| SOURCE TEXT |
──────

A recent potential contributor to growing polarization has been the rise of so-called “filter bubbles” and “echo chambers” online. To provide “personalization,” web-based social media platforms tailor the information provided to users to respond to their interests and viewpoints. For example, algorithms developed by Facebook have been designed to shape each user’s newsfeed to favor information from “people like them” that is most likely to be appealing to them. As these algorithms improve, it makes it possible for people to inhabit online worlds — filter bubbles — that are almost hermetically sealed off from those of others with different perspectives. The irony is that the Internet, which originally promised to be a tool for enlightenment and liberation by providing everyone with access to all of human knowledge, has, according to some critics, ended up isolating each user in a “unique, personal universe of information created just for you by an array of [invisible] personalizing filters.”[13]

In the realm of politics, this phenomenon has resulted not merely in polarization but in a fragmentation in which the body politic has shattered into myriad separate “echo chambers” of groups — some small, some considerably larger — that share similar viewpoints. In a white paper for this Commission, Jeffrey Abramson describes this phenomenon as “the balkanization of the public into separate news-consuming spheres,” and warns that it is “difficult for trust to spread among partisans when the news they receive does not offer a shared, baseline of common information.”[14] (As discussed in the next chapter, in response to criticism of the negative effects of social media, these companies have begun to make changes in how they handle the distribution of news and the discussion of it.)

Yet another form of polarization is the split in values and perspectives between rural residents and urban dwellers, which has been described as “spatial polarization” — a world of “blue states” clustered along the country’s two coasts, and “red states” filling the vast but more sparsely populated heartland of the country.[15]

As polarization increases, the notion of government as a joint enterprise that tolerates disagreement but ultimately works toward compromise in order to get things done seems increasingly quaint. In his 2012 book, Twilight of the Elites, Christopher Hayes argues that the country’s political divide has evolved past the traditional distinction between “left” and “right” or between Republican and Democrat. The country, he suggests, is now divided into two disparate camps that he describes as institutionalists and insurrectionists. Institutionalists continue to believe in the fundamental legitimacy and necessity of a “central repository of authority,” and therefore are committed to defending the current government, despite its flaws. Insurrectionists, on the other hand, are convinced that “there is something fundamentally broken about our current institutions . . . and believe that the only way to hold our present elites accountable is to force them to forfeit their authority.” While institutionalists see the erosion of trust as “terrifying,” insurrectionists “see the plummeting of trust in public institutions as a good thing.”[16] Finding a path forward in terms of restoring trust in democracy that will be acceptable to both factions will be challenging.

──────

Saved data entries:
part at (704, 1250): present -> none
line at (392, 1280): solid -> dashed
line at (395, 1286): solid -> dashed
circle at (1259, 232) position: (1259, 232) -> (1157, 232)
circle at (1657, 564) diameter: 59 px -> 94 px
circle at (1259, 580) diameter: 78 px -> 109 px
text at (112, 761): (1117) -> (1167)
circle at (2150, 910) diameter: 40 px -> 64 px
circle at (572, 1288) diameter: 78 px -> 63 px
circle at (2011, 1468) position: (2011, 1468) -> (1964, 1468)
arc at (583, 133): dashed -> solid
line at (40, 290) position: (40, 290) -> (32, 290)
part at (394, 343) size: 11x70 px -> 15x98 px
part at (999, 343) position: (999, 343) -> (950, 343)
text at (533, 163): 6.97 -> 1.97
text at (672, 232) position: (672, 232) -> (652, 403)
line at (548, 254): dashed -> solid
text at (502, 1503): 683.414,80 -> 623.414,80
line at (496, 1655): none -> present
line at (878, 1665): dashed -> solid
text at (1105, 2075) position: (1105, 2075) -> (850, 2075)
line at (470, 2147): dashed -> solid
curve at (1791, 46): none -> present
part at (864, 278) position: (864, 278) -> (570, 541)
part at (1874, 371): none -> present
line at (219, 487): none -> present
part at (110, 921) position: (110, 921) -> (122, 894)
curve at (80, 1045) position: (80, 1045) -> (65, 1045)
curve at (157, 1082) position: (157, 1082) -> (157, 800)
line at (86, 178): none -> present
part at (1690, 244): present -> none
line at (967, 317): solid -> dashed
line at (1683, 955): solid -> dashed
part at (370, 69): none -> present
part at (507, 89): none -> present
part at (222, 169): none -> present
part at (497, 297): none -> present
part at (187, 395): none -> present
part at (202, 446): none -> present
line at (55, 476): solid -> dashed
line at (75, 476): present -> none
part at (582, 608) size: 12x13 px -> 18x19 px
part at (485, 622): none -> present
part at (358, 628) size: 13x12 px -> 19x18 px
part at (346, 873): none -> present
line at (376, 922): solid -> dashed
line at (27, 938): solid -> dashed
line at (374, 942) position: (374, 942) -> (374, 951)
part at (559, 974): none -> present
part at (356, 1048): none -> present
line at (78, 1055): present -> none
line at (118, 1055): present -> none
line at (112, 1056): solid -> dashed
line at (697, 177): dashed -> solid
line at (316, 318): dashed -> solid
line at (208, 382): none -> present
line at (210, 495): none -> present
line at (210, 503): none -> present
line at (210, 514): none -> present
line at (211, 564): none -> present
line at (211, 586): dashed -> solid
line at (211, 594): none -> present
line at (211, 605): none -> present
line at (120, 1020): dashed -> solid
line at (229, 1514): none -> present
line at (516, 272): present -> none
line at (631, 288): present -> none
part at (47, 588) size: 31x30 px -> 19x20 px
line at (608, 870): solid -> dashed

──────

| GIVEN REQUEST 1 |
From the passage on polarization, return the stretch from "In the realm" through "discussion of it.)".
| GIVEN REQUEST 2 |
According to the passage on polarization, what two camps does Christopher Hayes say the country is now divided into?
| GIVEN REQUEST 3 |
List every bracketed reference number that appears in the passage on polarization.

| ANSWER 1 |
In the realm of politics, this phenomenon has resulted not merely in polarization but in a fragmentation in which the body politic has shattered into myriad separate “echo chambers” of groups — some small, some considerably larger — that share similar viewpoints. In a white paper for this Commission, Jeffrey Abramson describes this phenomenon as “the balkanization of the public into separate news-consuming spheres,” and warns that it is “difficult for trust to spread among partisans when the news they receive does not offer a shared, baseline of common information.”[14] (As discussed in the next chapter, in response to criticism of the negative effects of social media, these companies have begun to make changes in how they handle the distribution of news and the discussion of it.)

| ANSWER 2 |
Institutionalists and insurrectionists.

| ANSWER 3 |
13, 14, 15, 16